I'm a regular poster on a Classical music forum and that (massive umbrella of a) genre is by far my favourite, although I have been exploring other genres more and more lately.

It is guessable then why this thread was of such interest: what is considered 'old music' is, for someone like me, relatively very new in the context of just how far the history of great music goes back. Even a poster who is trying to defend 'old music' can say something like:

"Lol; people who can't appreciate music from before 1980 need a nice kick in the back of the head, as most of what you guys seem to like/appreciate is either diluted, derivative of, or simply influenced heavily from what was done back in the late 60's and 70's anyway (across ALL genres), so what's stopping you from spelunking some and seeing what you might have missed?

Personally, I'm also somewhere in the middle. I keep an eye what comes out regularly, but I don't make-believe that there isn't forty to fifty years of great music behind this generation either."

It's fascinating to me that this poster, defending old music, considers there to be only "forty to fifty years of great music behind this generaton." Classical has literally only been mentioned once in this entire thread: in a thread of 'old music', it is simply as if it does not even exist and that music started 50 years ago.

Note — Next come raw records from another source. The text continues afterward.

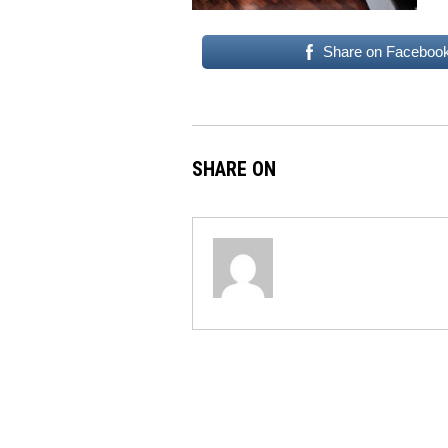
Share on Faceboo
SHARE ON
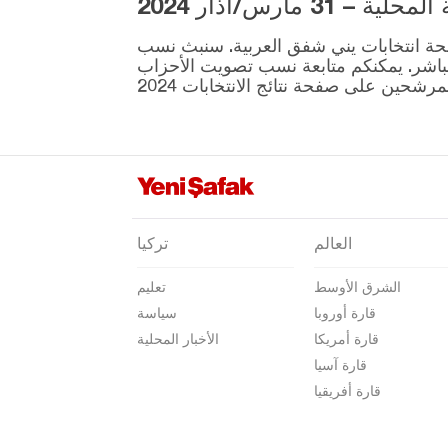
3 مارس/آذار 2024
كوتاهيا
ية المقرر إجراؤها في 31 مارس موجودة على صفحة انتخابات يني شفق العربية. سنبث نسب
مالاطيا
نطقة ونتائج الانتخابات بشكل مباشر. يمكنكم متابعة نسب تصويت الأحزاب
مانيسا
ماردين
مرسين
موغلا
موش
العالم
تركيا
نيفشهير
الشرق الأوسط
تعليم
نيغدا
قارة أوروبا
سياسة
أوردو
قارة أمريكا
الأخبار المحلية
عثمانية
قارة آسيا
قارة أفريقيا
ريزا
صقاريا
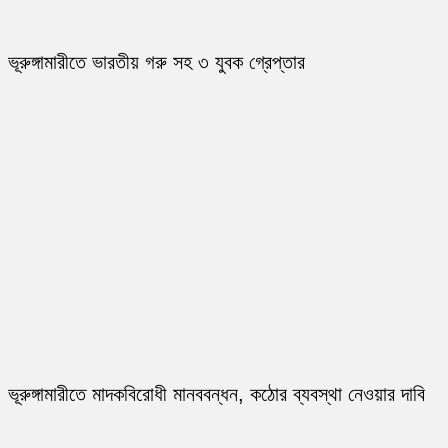
ভূরুঙ্গামারীতে ভারতীয় গরু সহ ৩ যুবক গ্রেপ্তার
ভূরুঙ্গামারীতে মাদকবিরোধী মানববন্ধন, কঠোর ব্যবস্থা নেওয়ার দাবি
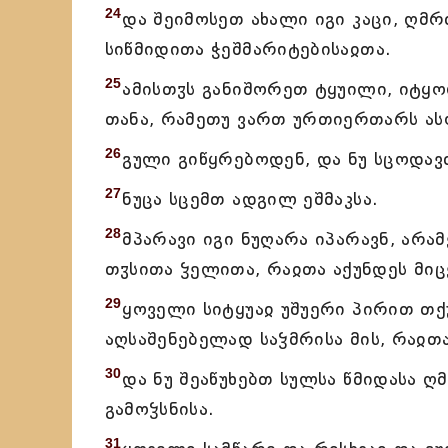
24
და შეიმოსეთ ახალი იგი კაცი, ღმ
სიწმიდითა ჭეშმარიტებისაჲთა.
25
ამისთჳს განიშორეთ ტყუილი, იტყო
თანა, რამეთუ ვართ ურთიერთარს ას
26
გული გიწყრებოდენ, და ნუ სცოდავთ
27
ნუცა სცემთ ადგილ ეშმაკსა.
28
მპარავი იგი ნუღარა იპარავნ, არ
თჳსითა ჴელითა, რაჲთა აქუნდეს მიცე
29
ყოველი სიტყუაჲ უშუერი პირით თქ
აღსაშენებელად საჴმრისა მის, რაჲთ
30
და ნუ შეაწუხებთ სულსა წმიდასა 
გამოჴსნისა.
31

I don't mean for this post to seem bitter or antagonising (I'm generally very open-minded and accepting of what people listen to/the trends of listening), but rather am simply observing something that seems very unusual to someone who comes from a certain paradigm.
Welcome to the forum. I get where you're coming from, but I think that there are some pretty straightforward social influences at play. Musical recording technology only goes back so far, which makes music that was created in the modern times easier to access. These recording advances led to the focus shifting from the composer to the performer, with extra attention being pointed at nuances. I think that The Beatles played a big role in connecting the performer and the composer and that has snowballed to the point where people equate the two. This introduces an extra step for modern listeners trying to become informed on classical music: they have to research the best composers, and then they have to find the best performers for that composer's works. That's a step that's often missed when they hear a high school band perform Ode to Joy. The internet age has made it very easy to circumvent this, but let's not pretend like people use the internet to its fullest advantage.